[Stored data entries]
· · · · ·

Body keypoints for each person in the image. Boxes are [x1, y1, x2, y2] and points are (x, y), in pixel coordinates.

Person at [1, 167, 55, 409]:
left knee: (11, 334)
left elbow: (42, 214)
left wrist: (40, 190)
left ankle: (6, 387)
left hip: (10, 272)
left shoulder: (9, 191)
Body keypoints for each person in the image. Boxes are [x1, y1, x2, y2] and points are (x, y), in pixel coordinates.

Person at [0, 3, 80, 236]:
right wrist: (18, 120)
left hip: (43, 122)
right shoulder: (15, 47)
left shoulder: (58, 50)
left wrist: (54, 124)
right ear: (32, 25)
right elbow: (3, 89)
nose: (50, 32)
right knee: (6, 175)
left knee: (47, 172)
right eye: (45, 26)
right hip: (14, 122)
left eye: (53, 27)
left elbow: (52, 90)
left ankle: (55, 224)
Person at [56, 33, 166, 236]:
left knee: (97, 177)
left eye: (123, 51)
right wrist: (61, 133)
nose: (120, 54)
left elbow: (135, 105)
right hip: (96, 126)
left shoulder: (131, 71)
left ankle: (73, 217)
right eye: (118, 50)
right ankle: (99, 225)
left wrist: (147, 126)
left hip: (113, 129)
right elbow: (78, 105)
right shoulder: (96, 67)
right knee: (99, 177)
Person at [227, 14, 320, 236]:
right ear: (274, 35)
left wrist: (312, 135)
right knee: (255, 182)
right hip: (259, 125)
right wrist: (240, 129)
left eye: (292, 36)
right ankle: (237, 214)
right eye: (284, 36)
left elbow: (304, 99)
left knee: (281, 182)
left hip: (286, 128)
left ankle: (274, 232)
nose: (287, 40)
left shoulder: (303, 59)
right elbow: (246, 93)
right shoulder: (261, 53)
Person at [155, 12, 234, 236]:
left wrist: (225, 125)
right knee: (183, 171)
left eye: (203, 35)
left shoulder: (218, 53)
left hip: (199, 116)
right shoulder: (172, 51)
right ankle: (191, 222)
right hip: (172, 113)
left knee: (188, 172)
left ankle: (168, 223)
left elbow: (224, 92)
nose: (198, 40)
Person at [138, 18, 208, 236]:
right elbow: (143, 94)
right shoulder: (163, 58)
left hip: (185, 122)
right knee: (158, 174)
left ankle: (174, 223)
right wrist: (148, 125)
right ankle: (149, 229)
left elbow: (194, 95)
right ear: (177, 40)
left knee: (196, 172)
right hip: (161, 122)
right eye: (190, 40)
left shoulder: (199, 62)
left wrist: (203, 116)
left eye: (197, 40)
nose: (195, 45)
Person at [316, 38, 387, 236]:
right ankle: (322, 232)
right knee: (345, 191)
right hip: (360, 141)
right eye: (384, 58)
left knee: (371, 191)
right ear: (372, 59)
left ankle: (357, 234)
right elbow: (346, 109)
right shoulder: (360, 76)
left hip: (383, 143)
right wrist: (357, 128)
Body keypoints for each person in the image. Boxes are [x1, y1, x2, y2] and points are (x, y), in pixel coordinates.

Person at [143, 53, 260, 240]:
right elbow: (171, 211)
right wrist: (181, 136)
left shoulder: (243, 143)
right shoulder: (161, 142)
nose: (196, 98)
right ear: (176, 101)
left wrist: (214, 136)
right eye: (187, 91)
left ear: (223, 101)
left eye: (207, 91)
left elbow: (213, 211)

· · · · ·

■ **Exercise description**
A faithful, word-for-word copy of the data is the expected answer.

■ **Answer below**
Body keypoints for each person in the image. Boxes are [x1, y1, x2, y2] and points are (x, y), in pixel coordinates.

Person at [1, 167, 55, 409]:
left knee: (11, 334)
left elbow: (42, 214)
left wrist: (40, 190)
left ankle: (6, 387)
left hip: (10, 272)
left shoulder: (9, 191)
Body keypoints for each person in the image. Boxes are [x1, y1, x2, y2] and points are (x, y), in pixel coordinates.

Person at [0, 3, 80, 236]:
right wrist: (18, 120)
left hip: (43, 122)
right shoulder: (15, 47)
left shoulder: (58, 50)
left wrist: (54, 124)
right ear: (32, 25)
right elbow: (3, 89)
nose: (50, 32)
right knee: (6, 175)
left knee: (47, 172)
right eye: (45, 26)
right hip: (14, 122)
left eye: (53, 27)
left elbow: (52, 90)
left ankle: (55, 224)
Person at [56, 33, 166, 236]:
left knee: (97, 177)
left eye: (123, 51)
right wrist: (61, 133)
nose: (120, 54)
left elbow: (135, 105)
right hip: (96, 126)
left shoulder: (131, 71)
left ankle: (73, 217)
right eye: (118, 50)
right ankle: (99, 225)
left wrist: (147, 126)
left hip: (113, 129)
right elbow: (78, 105)
right shoulder: (96, 67)
right knee: (99, 177)
Person at [227, 14, 320, 236]:
right ear: (274, 35)
left wrist: (312, 135)
right knee: (255, 182)
right hip: (259, 125)
right wrist: (240, 129)
left eye: (292, 36)
right ankle: (237, 214)
right eye: (284, 36)
left elbow: (304, 99)
left knee: (281, 182)
left hip: (286, 128)
left ankle: (274, 232)
nose: (287, 40)
left shoulder: (303, 59)
right elbow: (246, 93)
right shoulder: (261, 53)
Person at [155, 12, 234, 236]:
left wrist: (225, 125)
right knee: (183, 171)
left eye: (203, 35)
left shoulder: (218, 53)
left hip: (199, 116)
right shoulder: (172, 51)
right ankle: (191, 222)
right hip: (172, 113)
left knee: (188, 172)
left ankle: (168, 223)
left elbow: (224, 92)
nose: (198, 40)
Person at [138, 18, 208, 236]:
right elbow: (143, 94)
right shoulder: (163, 58)
left hip: (185, 122)
right knee: (158, 174)
left ankle: (174, 223)
right wrist: (148, 125)
right ankle: (149, 229)
left elbow: (194, 95)
right ear: (177, 40)
left knee: (196, 172)
right hip: (161, 122)
right eye: (190, 40)
left shoulder: (199, 62)
left wrist: (203, 116)
left eye: (197, 40)
nose: (195, 45)
Person at [316, 38, 387, 236]:
right ankle: (322, 232)
right knee: (345, 191)
right hip: (360, 141)
right eye: (384, 58)
left knee: (371, 191)
right ear: (372, 59)
left ankle: (357, 234)
right elbow: (346, 109)
right shoulder: (360, 76)
left hip: (383, 143)
right wrist: (357, 128)
Body keypoints for each person in the image. Boxes are [x1, y1, x2, y2] and points are (x, y), in pixel coordinates.

Person at [143, 53, 260, 240]:
right elbow: (171, 211)
right wrist: (181, 136)
left shoulder: (243, 143)
right shoulder: (161, 142)
nose: (196, 98)
right ear: (176, 101)
left wrist: (214, 136)
right eye: (187, 91)
left ear: (223, 101)
left eye: (207, 91)
left elbow: (213, 211)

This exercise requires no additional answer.